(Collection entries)
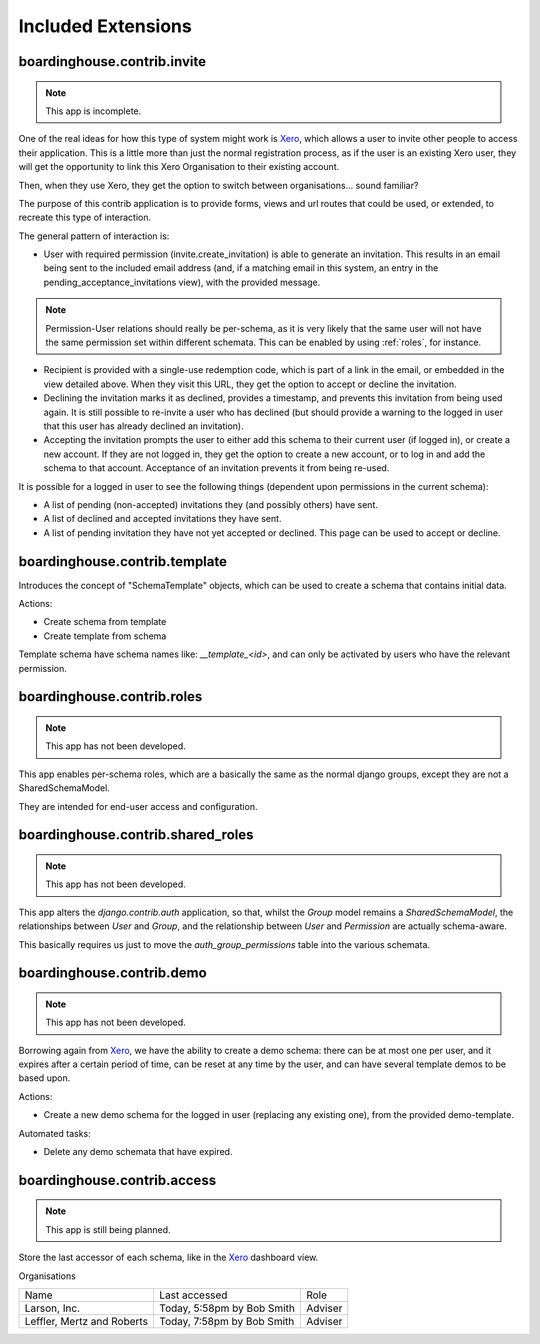 Included Extensions
===================

.. _invite:

boardinghouse.contrib.invite
----------------------------

.. note:: This app is incomplete.

One of the real ideas for how this type of system might work is `Xero`_, which allows a user to invite other people to access their application. This is a little more than just the normal registration process, as if the user is an existing Xero user, they will get the opportunity to link this Xero Organisation to their existing account.

Then, when they use Xero, they get the option to switch between organisations... sound familiar?

The purpose of this contrib application is to provide forms, views and url routes that could be used, or extended, to recreate this type of interaction.

The general pattern of interaction is:

* User with required permission (invite.create_invitation) is able to generate an invitation. This results in an email being sent to the included email address (and, if a matching email in this system, an entry in the pending_acceptance_invitations view), with the provided message.

.. note:: Permission-User relations should really be per-schema, as it is very likely that the same user will not have the same permission set within different schemata. This can be enabled by using :ref:`roles`, for instance.

* Recipient is provided with a single-use redemption code, which is part of a link in the email, or embedded in the view detailed above. When they visit this URL, they get the option to accept or decline the invitation.

* Declining the invitation marks it as declined, provides a timestamp, and prevents this invitation from being used again. It is still possible to re-invite a user who has declined (but should provide a warning to the logged in user that this user has already declined an invitation).

* Accepting the invitation prompts the user to either add this schema to their current user (if logged in), or create a new account. If they are not logged in, they get the option to create a new account, or to log in and add the schema to that account. Acceptance of an invitation prevents it from being re-used.

It is possible for a logged in user to see the following things (dependent upon permissions in the current schema):

* A list of pending (non-accepted) invitations they (and possibly others) have sent.

* A list of declined and accepted invitations they have sent.

* A list of pending invitation they have not yet accepted or declined. This page can be used to accept or decline.

.. _Xero: http://www.xero.com

.. _template:

boardinghouse.contrib.template
------------------------------

Introduces the concept of "SchemaTemplate" objects, which can be used to create a schema that contains initial data.

Actions:

* Create schema from template
* Create template from schema

Template schema have schema names like: `__template_<id>`, and can only be activated by users who have the relevant permission.


.. _roles:

boardinghouse.contrib.roles
---------------------------

.. note:: This app has not been developed.

This app enables per-schema roles, which are a basically the same as the normal django groups, except they are not a SharedSchemaModel.

They are intended for end-user access and configuration.


.. _shared_roles:

boardinghouse.contrib.shared_roles
----------------------------------

.. note:: This app has not been developed.

This app alters the `django.contrib.auth` application, so that, whilst the `Group` model remains a `SharedSchemaModel`, the relationships between `User` and `Group`, and the relationship between `User` and `Permission` are actually schema-aware.

This basically requires us just to move the `auth_group_permissions` table into the various schemata.


.. _demo:

boardinghouse.contrib.demo
--------------------------

.. note:: This app has not been developed.

Borrowing again from `Xero`_, we have the ability to create a demo schema: there can be at most one per user, and it expires after a certain period of time, can be reset at any time by the user, and can have several template demos to be based upon.

Actions:

* Create a new demo schema for the logged in user (replacing any existing one), from the provided demo-template.

Automated tasks:

* Delete any demo schemata that have expired.


.. _access:

boardinghouse.contrib.access
----------------------------

.. note:: This app is still being planned.

Store the last accessor of each schema, like in the `Xero`_ dashboard view.

Organisations

+-----------------------+---------------------+------------------+
| Name                  | Last accessed       | Role             |
+-----------------------+---------------------+------------------+
| Larson, Inc.          | Today, 5:58pm       | Adviser          |
|                       | by Bob Smith        |                  |
+-----------------------+---------------------+------------------+
| Leffler, Mertz and    | Today, 7:58pm       | Adviser          |
| Roberts               | by Bob Smith        |                  |
+-----------------------+---------------------+------------------+
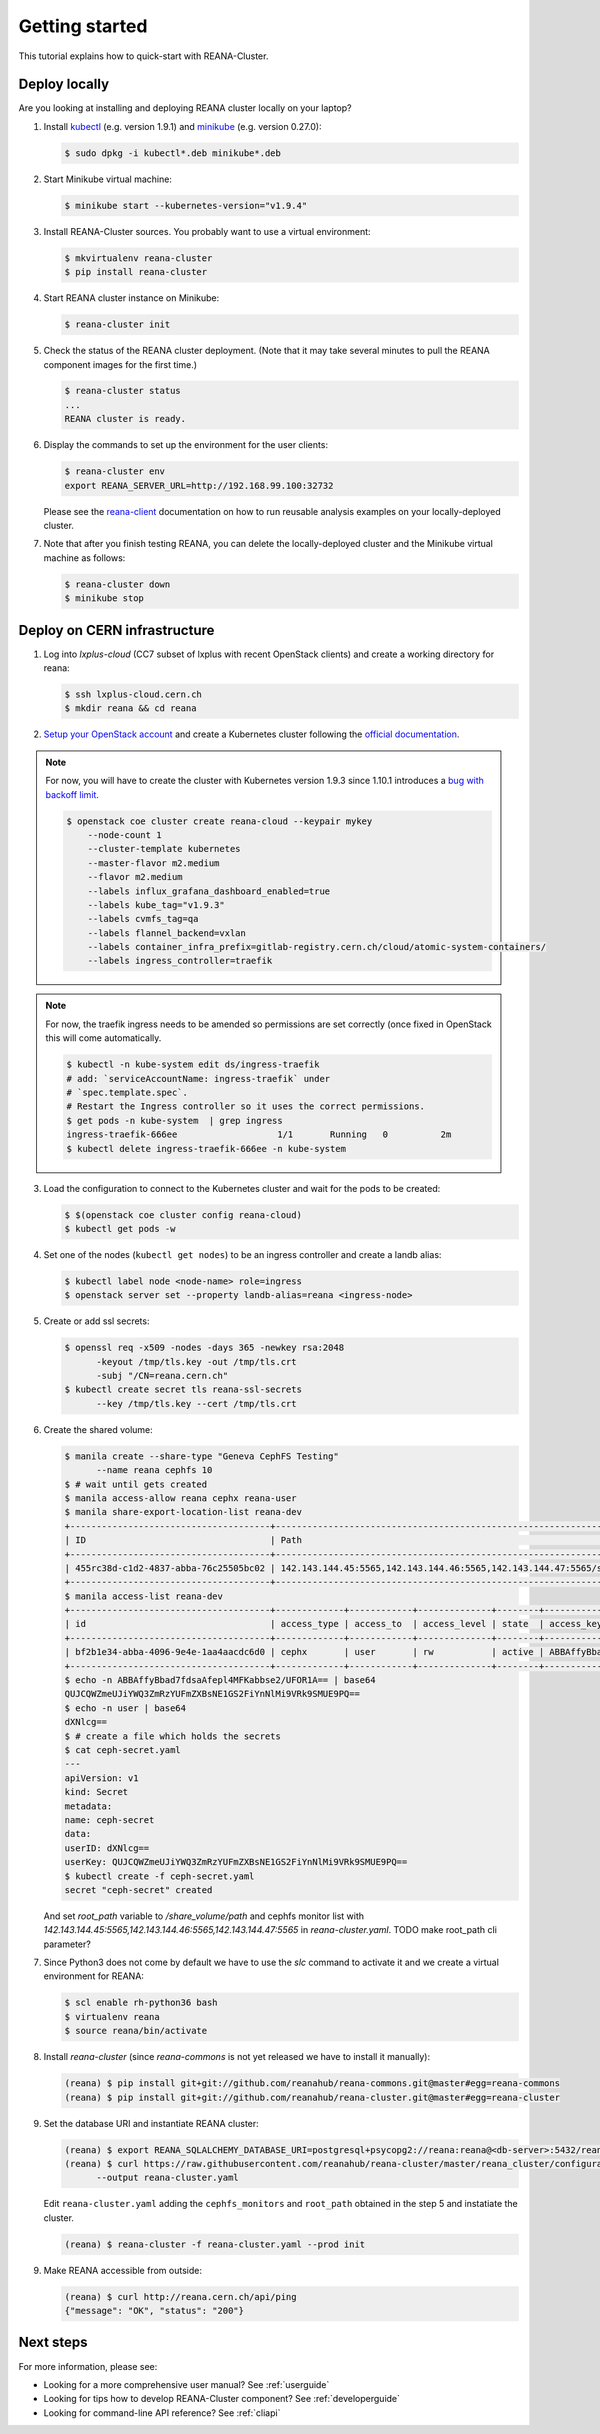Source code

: .. _gettingstarted:

Getting started
===============

This tutorial explains how to quick-start with REANA-Cluster.

Deploy locally
--------------

Are you looking at installing and deploying REANA cluster locally on your laptop?

1. Install `kubectl <https://kubernetes.io/docs/tasks/tools/install-kubectl/>`_
   (e.g. version 1.9.1) and `minikube
   <https://kubernetes.io/docs/tasks/tools/install-minikube/>`_ (e.g. version
   0.27.0):

   .. code-block:: console

      $ sudo dpkg -i kubectl*.deb minikube*.deb

2. Start Minikube virtual machine:

   .. code-block:: console

      $ minikube start --kubernetes-version="v1.9.4"

3. Install REANA-Cluster sources. You probably want to use a virtual environment:

   .. code-block:: console

      $ mkvirtualenv reana-cluster
      $ pip install reana-cluster

4. Start REANA cluster instance on Minikube:

   .. code-block:: console

      $ reana-cluster init

5. Check the status of the REANA cluster deployment. (Note that it may take
   several minutes to pull the REANA component images for the first time.)

   .. code-block:: console

      $ reana-cluster status
      ...
      REANA cluster is ready.

6. Display the commands to set up the environment for the user clients:

   .. code-block:: console

      $ reana-cluster env
      export REANA_SERVER_URL=http://192.168.99.100:32732

   Please see the `reana-client <https://reana-client.readthedocs.io/>`_
   documentation on how to run reusable analysis examples on your
   locally-deployed cluster.

7. Note that after you finish testing REANA, you can delete the locally-deployed
   cluster and the Minikube virtual machine as follows:

   .. code-block:: console

      $ reana-cluster down
      $ minikube stop

Deploy on CERN infrastructure
-----------------------------

1. Log into `lxplus-cloud`
   (CC7 subset of lxplus with recent OpenStack clients) and create a working
   directory for reana:

   .. code-block:: console

      $ ssh lxplus-cloud.cern.ch
      $ mkdir reana && cd reana

2. `Setup your OpenStack account <https://clouddocs.web.cern.ch/clouddocs/tutorial/create_your_openstack_profile.html>`_
   and create a Kubernetes cluster following the
   `official documentation <https://clouddocs.web.cern.ch/clouddocs/containers/quickstart.html#kubernetes>`_.

.. note::

   For now, you will have to create the cluster with Kubernetes version
   1.9.3 since 1.10.1 introduces a
   `bug with backoff limit <https://github.com/kubernetes/kubernetes/issues/54870>`_.

   .. code-block:: console

      $ openstack coe cluster create reana-cloud --keypair mykey
          --node-count 1
          --cluster-template kubernetes
          --master-flavor m2.medium
          --flavor m2.medium
          --labels influx_grafana_dashboard_enabled=true
          --labels kube_tag="v1.9.3"
          --labels cvmfs_tag=qa
          --labels flannel_backend=vxlan
          --labels container_infra_prefix=gitlab-registry.cern.ch/cloud/atomic-system-containers/
          --labels ingress_controller=traefik

.. note::

   For now, the traefik ingress needs to be amended so permissions are set
   correctly (once fixed in OpenStack this will come automatically.

   .. code-block:: console

      $ kubectl -n kube-system edit ds/ingress-traefik
      # add: `serviceAccountName: ingress-traefik` under
      # `spec.template.spec`.
      # Restart the Ingress controller so it uses the correct permissions.
      $ get pods -n kube-system  | grep ingress
      ingress-traefik-666ee                   1/1       Running   0          2m
      $ kubectl delete ingress-traefik-666ee -n kube-system


3. Load the configuration to connect to the Kubernetes cluster and wait for
   the pods to be created:

   .. code-block:: console

      $ $(openstack coe cluster config reana-cloud)
      $ kubectl get pods -w

4. Set one of the nodes (``kubectl get nodes``) to be an ingress controller
   and create a landb alias:

   .. code-block:: console

      $ kubectl label node <node-name> role=ingress
      $ openstack server set --property landb-alias=reana <ingress-node>

5. Create or add ssl secrets:

   .. code-block:: console

      $ openssl req -x509 -nodes -days 365 -newkey rsa:2048
            -keyout /tmp/tls.key -out /tmp/tls.crt
            -subj "/CN=reana.cern.ch"
      $ kubectl create secret tls reana-ssl-secrets
            --key /tmp/tls.key --cert /tmp/tls.crt
6. Create the shared volume:

   .. code-block:: console

      $ manila create --share-type "Geneva CephFS Testing"
            --name reana cephfs 10
      $ # wait until gets created
      $ manila access-allow reana cephx reana-user
      $ manila share-export-location-list reana-dev
      +--------------------------------------+------------------------------------------------------------------------------------------------------------------+-----------+
      | ID                                   | Path                                                                                                             | Preferred |
      +--------------------------------------+------------------------------------------------------------------------------------------------------------------+-----------+
      | 455rc38d-c1d2-4837-abba-76c25505bc02 | 142.143.144.45:5565,142.143.144.46:5565,142.143.144.47:5565/shared_volume/path                                   | False     |
      +--------------------------------------+------------------------------------------------------------------------------------------------------------------+-----------+
      $ manila access-list reana-dev
      +--------------------------------------+-------------+------------+--------------+--------+------------------------------------------+----------------------------+----------------------------+
      | id                                   | access_type | access_to  | access_level | state  | access_key                               | created_at                 | updated_at                 |
      +--------------------------------------+-------------+------------+--------------+--------+------------------------------------------+----------------------------+----------------------------+
      | bf2b1e34-abba-4096-9e4e-1aa4aacdc6d0 | cephx       | user       | rw           | active | ABBAffyBbad7fdsaAfepl4MFKabbse2/UFOR1A== | 2018-06-12T22:22:15.000000 | 2018-06-12T22:22:17.000000 |
      +--------------------------------------+-------------+------------+--------------+--------+------------------------------------------+----------------------------+----------------------------+
      $ echo -n ABBAffyBbad7fdsaAfepl4MFKabbse2/UFOR1A== | base64
      QUJCQWZmeUJiYWQ3ZmRzYUFmZXBsNE1GS2FiYnNlMi9VRk9SMUE9PQ==
      $ echo -n user | base64
      dXNlcg==
      $ # create a file which holds the secrets
      $ cat ceph-secret.yaml
      ---
      apiVersion: v1
      kind: Secret
      metadata:
      name: ceph-secret
      data:
      userID: dXNlcg==
      userKey: QUJCQWZmeUJiYWQ3ZmRzYUFmZXBsNE1GS2FiYnNlMi9VRk9SMUE9PQ==
      $ kubectl create -f ceph-secret.yaml
      secret "ceph-secret" created

   And set `root_path` variable to
   `/share_volume/path` and cephfs monitor list with
   `142.143.144.45:5565,142.143.144.46:5565,142.143.144.47:5565` in
   `reana-cluster.yaml`. TODO make root_path cli parameter?

7. Since Python3 does not come by default we have to use the `slc` command to
   activate it and we create a virtual environment for REANA:

   .. code-block:: console

      $ scl enable rh-python36 bash
      $ virtualenv reana
      $ source reana/bin/activate

8. Install `reana-cluster` (since `reana-commons` is not yet released we have to
   install it manually):

   .. code-block:: console

      (reana) $ pip install git+git://github.com/reanahub/reana-commons.git@master#egg=reana-commons
      (reana) $ pip install git+git://github.com/reanahub/reana-cluster.git@master#egg=reana-cluster

9. Set the database URI and instantiate REANA cluster:

   .. code-block:: console

      (reana) $ export REANA_SQLALCHEMY_DATABASE_URI=postgresql+psycopg2://reana:reana@<db-server>:5432/reana
      (reana) $ curl https://raw.githubusercontent.com/reanahub/reana-cluster/master/reana_cluster/configurations/reana-cluster.yaml
            --output reana-cluster.yaml

   Edit ``reana-cluster.yaml`` adding the ``cephfs_monitors`` and
   ``root_path`` obtained in the step 5 and instatiate the cluster.

   .. code-block:: console

      (reana) $ reana-cluster -f reana-cluster.yaml --prod init

9. Make REANA accessible from outside:

   .. code-block:: console

      (reana) $ curl http://reana.cern.ch/api/ping
      {"message": "OK", "status": "200"}


Next steps
----------

For more information, please see:

- Looking for a more comprehensive user manual? See :ref:`userguide`
- Looking for tips how to develop REANA-Cluster component? See :ref:`developerguide`
- Looking for command-line API reference? See :ref:`cliapi`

▶ TASK DIRECTIONS
Could you write out, exactly as they stand, only the lines above that begin at the line with "(e.g. version 1.9.1)" and stop after the line with "reana && cd reana"?

▶ RESPONSE
   (e.g. version 1.9.1) and `minikube
   <https://kubernetes.io/docs/tasks/tools/install-minikube/>`_ (e.g. version
   0.27.0):

   .. code-block:: console

      $ sudo dpkg -i kubectl*.deb minikube*.deb

2. Start Minikube virtual machine:

   .. code-block:: console

      $ minikube start --kubernetes-version="v1.9.4"

3. Install REANA-Cluster sources. You probably want to use a virtual environment:

   .. code-block:: console

      $ mkvirtualenv reana-cluster
      $ pip install reana-cluster

4. Start REANA cluster instance on Minikube:

   .. code-block:: console

      $ reana-cluster init

5. Check the status of the REANA cluster deployment. (Note that it may take
   several minutes to pull the REANA component images for the first time.)

   .. code-block:: console

      $ reana-cluster status
      ...
      REANA cluster is ready.

6. Display the commands to set up the environment for the user clients:

   .. code-block:: console

      $ reana-cluster env
      export REANA_SERVER_URL=http://192.168.99.100:32732

   Please see the `reana-client <https://reana-client.readthedocs.io/>`_
   documentation on how to run reusable analysis examples on your
   locally-deployed cluster.

7. Note that after you finish testing REANA, you can delete the locally-deployed
   cluster and the Minikube virtual machine as follows:

   .. code-block:: console

      $ reana-cluster down
      $ minikube stop

Deploy on CERN infrastructure
-----------------------------

1. Log into `lxplus-cloud`
   (CC7 subset of lxplus with recent OpenStack clients) and create a working
   directory for reana:

   .. code-block:: console

      $ ssh lxplus-cloud.cern.ch
      $ mkdir reana && cd reana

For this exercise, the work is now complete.